Instructions for the task: Return each record unchanged and drop the images.

───── Data shown

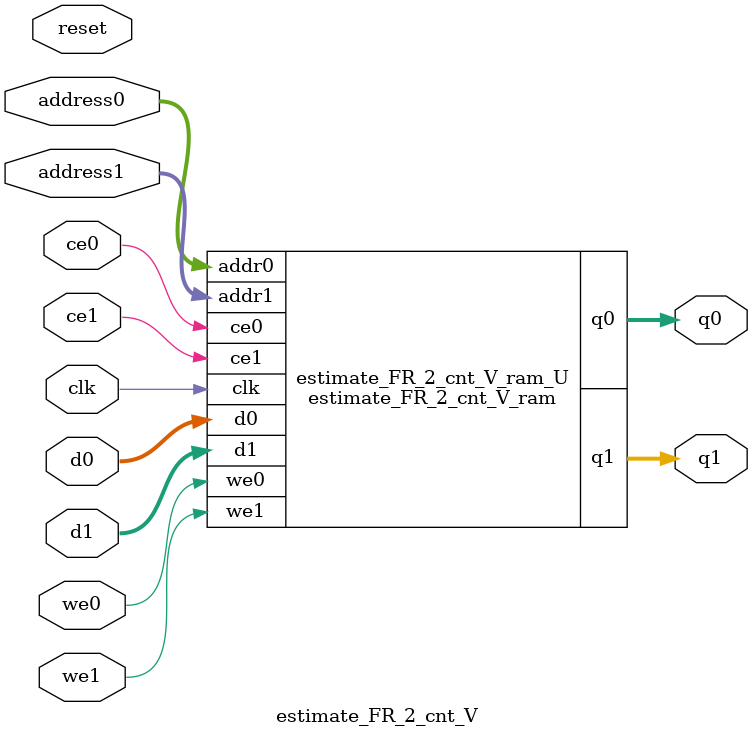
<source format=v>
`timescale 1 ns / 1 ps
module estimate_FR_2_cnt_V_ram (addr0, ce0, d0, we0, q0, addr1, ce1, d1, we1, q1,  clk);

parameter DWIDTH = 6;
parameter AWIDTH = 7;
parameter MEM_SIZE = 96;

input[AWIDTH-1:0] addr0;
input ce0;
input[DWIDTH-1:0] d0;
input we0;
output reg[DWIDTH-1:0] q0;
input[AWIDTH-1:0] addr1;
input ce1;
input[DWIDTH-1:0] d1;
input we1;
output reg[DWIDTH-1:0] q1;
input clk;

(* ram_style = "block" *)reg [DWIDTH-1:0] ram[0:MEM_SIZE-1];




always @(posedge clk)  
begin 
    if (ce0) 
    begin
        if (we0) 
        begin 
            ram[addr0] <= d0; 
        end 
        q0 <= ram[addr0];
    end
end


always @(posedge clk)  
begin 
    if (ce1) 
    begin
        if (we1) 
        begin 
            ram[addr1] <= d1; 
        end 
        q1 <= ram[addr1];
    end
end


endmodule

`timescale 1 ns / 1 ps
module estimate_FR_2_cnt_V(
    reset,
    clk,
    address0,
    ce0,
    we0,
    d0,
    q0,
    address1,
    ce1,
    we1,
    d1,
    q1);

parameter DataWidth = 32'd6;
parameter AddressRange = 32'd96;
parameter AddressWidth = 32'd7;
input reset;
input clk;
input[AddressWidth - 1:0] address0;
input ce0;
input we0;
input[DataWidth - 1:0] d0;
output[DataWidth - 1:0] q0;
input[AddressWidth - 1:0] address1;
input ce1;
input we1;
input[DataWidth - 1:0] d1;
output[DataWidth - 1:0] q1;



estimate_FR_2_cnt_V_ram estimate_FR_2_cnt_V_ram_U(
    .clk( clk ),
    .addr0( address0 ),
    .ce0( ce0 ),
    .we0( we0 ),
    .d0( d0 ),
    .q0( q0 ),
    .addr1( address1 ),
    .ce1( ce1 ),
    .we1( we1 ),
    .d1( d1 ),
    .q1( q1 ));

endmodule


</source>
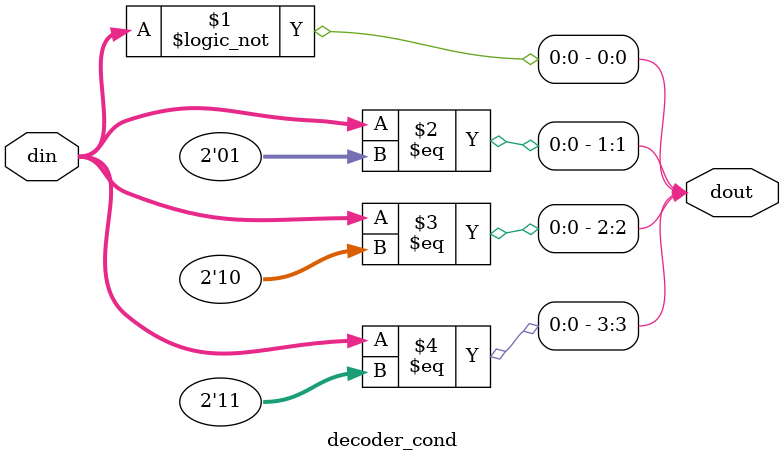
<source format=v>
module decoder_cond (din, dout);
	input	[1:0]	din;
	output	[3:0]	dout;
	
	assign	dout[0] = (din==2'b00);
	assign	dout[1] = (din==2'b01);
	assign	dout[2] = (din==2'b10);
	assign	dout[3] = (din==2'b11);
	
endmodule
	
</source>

──────────

Answer below:
<source format=v>
`timescale 1 ns / 1 ps
module estimate_FR_2_cnt_V_ram (addr0, ce0, d0, we0, q0, addr1, ce1, d1, we1, q1,  clk);

parameter DWIDTH = 6;
parameter AWIDTH = 7;
parameter MEM_SIZE = 96;

input[AWIDTH-1:0] addr0;
input ce0;
input[DWIDTH-1:0] d0;
input we0;
output reg[DWIDTH-1:0] q0;
input[AWIDTH-1:0] addr1;
input ce1;
input[DWIDTH-1:0] d1;
input we1;
output reg[DWIDTH-1:0] q1;
input clk;

(* ram_style = "block" *)reg [DWIDTH-1:0] ram[0:MEM_SIZE-1];




always @(posedge clk)  
begin 
    if (ce0) 
    begin
        if (we0) 
        begin 
            ram[addr0] <= d0; 
        end 
        q0 <= ram[addr0];
    end
end


always @(posedge clk)  
begin 
    if (ce1) 
    begin
        if (we1) 
        begin 
            ram[addr1] <= d1; 
        end 
        q1 <= ram[addr1];
    end
end


endmodule

`timescale 1 ns / 1 ps
module estimate_FR_2_cnt_V(
    reset,
    clk,
    address0,
    ce0,
    we0,
    d0,
    q0,
    address1,
    ce1,
    we1,
    d1,
    q1);

parameter DataWidth = 32'd6;
parameter AddressRange = 32'd96;
parameter AddressWidth = 32'd7;
input reset;
input clk;
input[AddressWidth - 1:0] address0;
input ce0;
input we0;
input[DataWidth - 1:0] d0;
output[DataWidth - 1:0] q0;
input[AddressWidth - 1:0] address1;
input ce1;
input we1;
input[DataWidth - 1:0] d1;
output[DataWidth - 1:0] q1;



estimate_FR_2_cnt_V_ram estimate_FR_2_cnt_V_ram_U(
    .clk( clk ),
    .addr0( address0 ),
    .ce0( ce0 ),
    .we0( we0 ),
    .d0( d0 ),
    .q0( q0 ),
    .addr1( address1 ),
    .ce1( ce1 ),
    .we1( we1 ),
    .d1( d1 ),
    .q1( q1 ));

endmodule


</source>
<source format=v>
module decoder_cond (din, dout);
	input	[1:0]	din;
	output	[3:0]	dout;
	
	assign	dout[0] = (din==2'b00);
	assign	dout[1] = (din==2'b01);
	assign	dout[2] = (din==2'b10);
	assign	dout[3] = (din==2'b11);
	
endmodule
	
</source>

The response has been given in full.